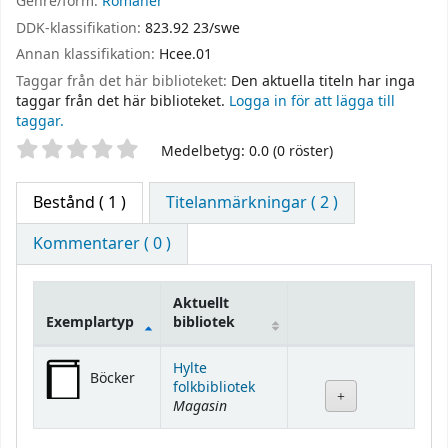
Genre/form:
Romaner
DDK-klassifikation:
823.92 23/swe
Annan klassifikation:
Hcee.01
Taggar från det här biblioteket:
Den aktuella titeln har inga
taggar från det här biblioteket.
Logga in för att lägga till
taggar.
Betyg
Medelbetyg: 0.0 (0 röster)
Bestånd
( 1 )
Titelanmärkningar ( 2 )
Kommentarer ( 0 )
Aktuellt
Exemplartyp
bibliotek
Bestånd
Hylte
Böcker
folkbibliotek
Magasin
-*-
■ WHAT IS EXPECTED
Copy all the material above exactly, but skip each image.

■ SOLUTION BELOW
Genre/form:
Romaner
DDK-klassifikation:
823.92 23/swe
Annan klassifikation:
Hcee.01
Taggar från det här biblioteket:
Den aktuella titeln har inga
taggar från det här biblioteket.
Logga in för att lägga till
taggar.
Betyg
Medelbetyg: 0.0 (0 röster)
Bestånd
( 1 )
Titelanmärkningar ( 2 )
Kommentarer ( 0 )
Aktuellt
Exemplartyp
bibliotek
Bestånd
Hylte
Böcker
folkbibliotek
Magasin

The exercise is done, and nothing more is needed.